§ **SET TASK**
Reproduce the lines below without any change, from the one containing "common name: Common starling" through the one containing "genus: Falco", including both of those lines.

§ **DATA ROWS**
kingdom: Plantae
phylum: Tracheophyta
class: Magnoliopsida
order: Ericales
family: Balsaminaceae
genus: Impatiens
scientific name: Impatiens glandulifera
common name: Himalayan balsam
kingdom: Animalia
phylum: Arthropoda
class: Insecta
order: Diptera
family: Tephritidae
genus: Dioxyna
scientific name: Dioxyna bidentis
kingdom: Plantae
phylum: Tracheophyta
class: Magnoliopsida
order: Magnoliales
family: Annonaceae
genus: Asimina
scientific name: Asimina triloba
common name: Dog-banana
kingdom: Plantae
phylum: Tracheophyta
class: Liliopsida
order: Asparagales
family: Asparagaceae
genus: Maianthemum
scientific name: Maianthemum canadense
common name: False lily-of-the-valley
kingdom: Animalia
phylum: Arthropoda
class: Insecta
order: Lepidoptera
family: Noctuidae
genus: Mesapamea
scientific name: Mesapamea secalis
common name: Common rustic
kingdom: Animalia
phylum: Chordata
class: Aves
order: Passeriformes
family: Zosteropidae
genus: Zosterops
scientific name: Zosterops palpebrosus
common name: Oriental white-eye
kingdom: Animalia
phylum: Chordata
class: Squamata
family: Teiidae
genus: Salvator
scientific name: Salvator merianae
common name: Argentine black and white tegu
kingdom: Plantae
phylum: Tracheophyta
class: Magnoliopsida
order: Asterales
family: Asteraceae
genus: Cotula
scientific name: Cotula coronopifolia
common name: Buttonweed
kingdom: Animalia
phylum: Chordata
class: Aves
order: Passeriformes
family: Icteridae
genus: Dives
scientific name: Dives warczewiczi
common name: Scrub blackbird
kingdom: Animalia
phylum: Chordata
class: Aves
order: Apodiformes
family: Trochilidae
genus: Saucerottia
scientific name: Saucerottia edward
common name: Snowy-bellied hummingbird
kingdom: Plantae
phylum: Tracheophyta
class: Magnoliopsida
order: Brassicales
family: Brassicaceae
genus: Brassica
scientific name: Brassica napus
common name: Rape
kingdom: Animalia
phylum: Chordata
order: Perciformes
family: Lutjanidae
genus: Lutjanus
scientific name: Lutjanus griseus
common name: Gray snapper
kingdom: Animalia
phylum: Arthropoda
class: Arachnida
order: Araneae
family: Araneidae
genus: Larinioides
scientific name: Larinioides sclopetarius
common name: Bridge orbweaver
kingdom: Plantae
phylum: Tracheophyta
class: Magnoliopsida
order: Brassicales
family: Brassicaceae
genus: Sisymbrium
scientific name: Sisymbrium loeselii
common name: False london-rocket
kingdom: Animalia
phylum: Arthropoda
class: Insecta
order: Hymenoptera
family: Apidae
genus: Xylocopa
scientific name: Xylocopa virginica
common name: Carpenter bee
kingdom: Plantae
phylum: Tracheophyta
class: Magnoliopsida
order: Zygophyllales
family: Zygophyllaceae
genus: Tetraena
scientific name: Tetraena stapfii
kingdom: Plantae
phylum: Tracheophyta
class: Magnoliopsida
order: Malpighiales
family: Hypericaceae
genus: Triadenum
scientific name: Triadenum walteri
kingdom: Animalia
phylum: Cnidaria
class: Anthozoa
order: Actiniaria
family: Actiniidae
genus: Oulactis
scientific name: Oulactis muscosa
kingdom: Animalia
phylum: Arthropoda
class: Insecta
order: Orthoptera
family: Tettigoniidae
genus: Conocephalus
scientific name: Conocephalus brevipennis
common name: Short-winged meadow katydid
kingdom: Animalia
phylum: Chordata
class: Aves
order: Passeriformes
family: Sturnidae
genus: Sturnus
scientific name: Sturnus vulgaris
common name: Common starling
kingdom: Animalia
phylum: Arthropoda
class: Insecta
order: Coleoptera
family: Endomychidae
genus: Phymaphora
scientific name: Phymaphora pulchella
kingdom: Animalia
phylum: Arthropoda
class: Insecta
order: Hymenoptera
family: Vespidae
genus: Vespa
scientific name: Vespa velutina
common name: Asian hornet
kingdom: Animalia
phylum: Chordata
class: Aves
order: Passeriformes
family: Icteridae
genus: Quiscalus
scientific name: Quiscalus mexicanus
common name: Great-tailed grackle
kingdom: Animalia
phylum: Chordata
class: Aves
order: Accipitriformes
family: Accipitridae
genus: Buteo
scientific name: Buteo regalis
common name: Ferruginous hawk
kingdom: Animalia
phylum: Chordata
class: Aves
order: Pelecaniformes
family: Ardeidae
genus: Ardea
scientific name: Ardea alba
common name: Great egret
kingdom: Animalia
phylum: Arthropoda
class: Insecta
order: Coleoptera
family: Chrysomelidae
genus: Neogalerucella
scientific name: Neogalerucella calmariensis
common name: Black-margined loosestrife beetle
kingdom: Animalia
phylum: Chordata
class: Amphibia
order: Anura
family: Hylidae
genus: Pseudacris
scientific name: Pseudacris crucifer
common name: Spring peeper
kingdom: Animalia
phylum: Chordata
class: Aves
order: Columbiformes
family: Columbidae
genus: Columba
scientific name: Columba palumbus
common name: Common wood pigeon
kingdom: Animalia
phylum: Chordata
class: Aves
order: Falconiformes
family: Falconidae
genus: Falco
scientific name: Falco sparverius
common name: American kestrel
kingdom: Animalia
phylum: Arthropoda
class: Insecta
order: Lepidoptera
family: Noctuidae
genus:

§ **TASK OUTPUT**
common name: Common starling
kingdom: Animalia
phylum: Arthropoda
class: Insecta
order: Coleoptera
family: Endomychidae
genus: Phymaphora
scientific name: Phymaphora pulchella
kingdom: Animalia
phylum: Arthropoda
class: Insecta
order: Hymenoptera
family: Vespidae
genus: Vespa
scientific name: Vespa velutina
common name: Asian hornet
kingdom: Animalia
phylum: Chordata
class: Aves
order: Passeriformes
family: Icteridae
genus: Quiscalus
scientific name: Quiscalus mexicanus
common name: Great-tailed grackle
kingdom: Animalia
phylum: Chordata
class: Aves
order: Accipitriformes
family: Accipitridae
genus: Buteo
scientific name: Buteo regalis
common name: Ferruginous hawk
kingdom: Animalia
phylum: Chordata
class: Aves
order: Pelecaniformes
family: Ardeidae
genus: Ardea
scientific name: Ardea alba
common name: Great egret
kingdom: Animalia
phylum: Arthropoda
class: Insecta
order: Coleoptera
family: Chrysomelidae
genus: Neogalerucella
scientific name: Neogalerucella calmariensis
common name: Black-margined loosestrife beetle
kingdom: Animalia
phylum: Chordata
class: Amphibia
order: Anura
family: Hylidae
genus: Pseudacris
scientific name: Pseudacris crucifer
common name: Spring peeper
kingdom: Animalia
phylum: Chordata
class: Aves
order: Columbiformes
family: Columbidae
genus: Columba
scientific name: Columba palumbus
common name: Common wood pigeon
kingdom: Animalia
phylum: Chordata
class: Aves
order: Falconiformes
family: Falconidae
genus: Falco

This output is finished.